La siguiente pregunta dejó a Vance descolocado.

—¿Sabe qué o quién es Tosi?

—No —Vance mintió rápidamente sin mucha conciencia de estar incurriendo en un engaño—. ¿Por qué?

—Su amigo se las ingenió para escribir ese nombre sobre sus pantalones con su propia sangre.

Capítulo 5

James Elliott Kimball IV entrecerró los ojos y trató de atravesar la niebla formada por el humo de cigarrillos y de hachís y de olvidarse de su compañera de mesa de mediana edad. Al otro lado de la espaciosa sala, un hombre calvo metido en carnes estaba tendido sobre un diván de terciopelo mientras una mujer de formas opulentas, vestida sólo con prendas transparentes y un liguero de encaje negro, cubría de besos su cuerpo completamente desnudo. Alrededor de la habitación había por lo menos otras dos docenas de parejas, tríos y demás combinaciones entregados a satisfacer sus mutuas fantasías sexuales.

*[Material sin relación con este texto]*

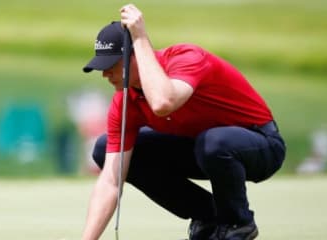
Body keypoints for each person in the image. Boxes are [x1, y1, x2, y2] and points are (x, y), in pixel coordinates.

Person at [81, 4, 286, 240]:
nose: (105, 74)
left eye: (111, 65)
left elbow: (162, 102)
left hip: (261, 146)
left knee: (213, 142)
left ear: (135, 55)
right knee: (103, 147)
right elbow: (110, 181)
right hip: (203, 149)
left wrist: (140, 37)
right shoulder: (125, 102)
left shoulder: (186, 58)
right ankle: (207, 215)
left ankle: (237, 225)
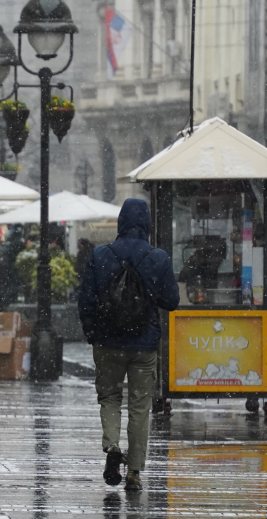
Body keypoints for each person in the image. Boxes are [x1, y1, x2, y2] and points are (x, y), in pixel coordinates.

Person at [76, 199, 180, 492]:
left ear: (121, 222)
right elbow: (172, 301)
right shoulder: (158, 257)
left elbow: (85, 300)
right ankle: (134, 472)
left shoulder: (100, 255)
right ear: (147, 224)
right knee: (140, 405)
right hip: (144, 344)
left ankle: (112, 446)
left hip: (108, 343)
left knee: (109, 397)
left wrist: (92, 332)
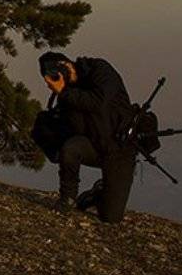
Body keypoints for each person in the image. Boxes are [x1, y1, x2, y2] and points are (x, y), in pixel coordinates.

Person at [39, 51, 137, 223]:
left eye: (55, 76)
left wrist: (64, 92)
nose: (52, 83)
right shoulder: (65, 95)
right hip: (93, 146)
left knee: (111, 217)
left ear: (66, 65)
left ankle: (97, 194)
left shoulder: (99, 70)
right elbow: (71, 131)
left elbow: (98, 102)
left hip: (120, 149)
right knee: (71, 148)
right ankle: (67, 198)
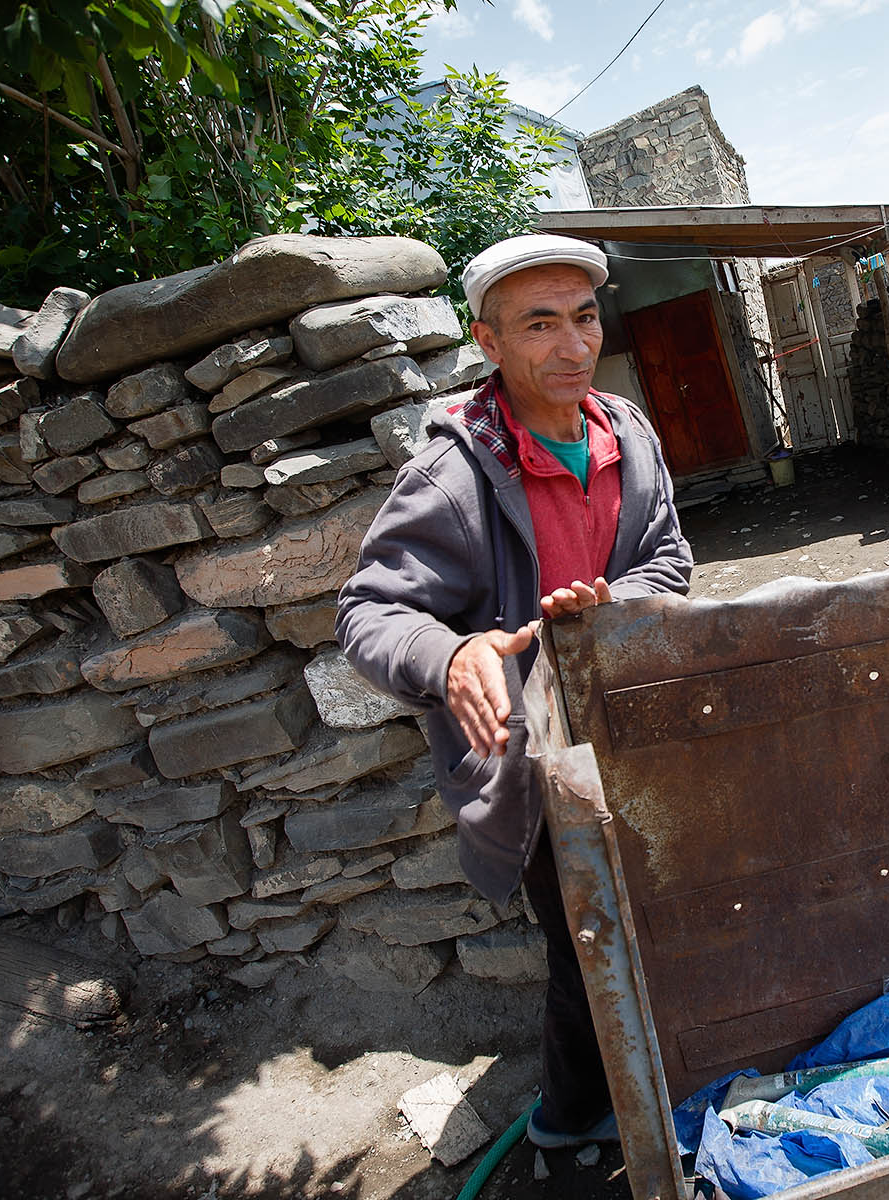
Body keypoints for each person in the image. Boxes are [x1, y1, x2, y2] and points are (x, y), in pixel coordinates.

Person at [335, 233, 693, 1149]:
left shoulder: (628, 431)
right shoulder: (454, 475)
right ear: (488, 342)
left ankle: (657, 1081)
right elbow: (370, 613)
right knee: (585, 951)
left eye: (583, 318)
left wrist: (619, 605)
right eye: (540, 325)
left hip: (630, 729)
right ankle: (571, 1120)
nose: (573, 346)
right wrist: (452, 655)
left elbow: (669, 558)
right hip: (532, 768)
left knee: (658, 920)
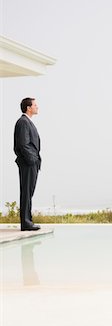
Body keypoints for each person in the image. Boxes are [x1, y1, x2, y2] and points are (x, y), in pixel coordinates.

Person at [14, 97, 41, 231]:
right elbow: (23, 144)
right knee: (26, 192)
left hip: (31, 163)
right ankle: (25, 222)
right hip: (28, 163)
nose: (37, 107)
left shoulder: (27, 122)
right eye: (35, 105)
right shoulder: (23, 122)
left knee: (28, 192)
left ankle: (28, 221)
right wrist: (32, 160)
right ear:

La comida del club Calígula no era mejor que la de cualquier otro local, pero el ambiente, pensó Kimball, lo colocaba en una categoría absolutamente aparte. Era un establecimiento exclusivo en un acomodado barrio de Amsterdam que satisfacía todos los apetitos humanos de comida, bebida y placer sexual. La zona de sexo en grupo estaba iluminada con un juego de luces controladas por ordenador. El Calígula también tenía habitaciones para sexo privado, y un conjunto de sexshops con artículos para satisfacer las perversiones y los fetichismos más extravagantes. Como socio del club, Kimball tenía acceso a la lista de miembros y no dejaba de asombrarse de que ella hubiera casi un diez por ciento más de mujeres que de hombres.

De mala gana, Kimball volvió a centrarse en su pareja de aquella noche, Denise Carothers. La mujer, de cuarenta y ocho años, era fundadora y directora general de Carothers Aeroespace, fabricante multinacional de primera línea de armas y tecnología militar avanzada.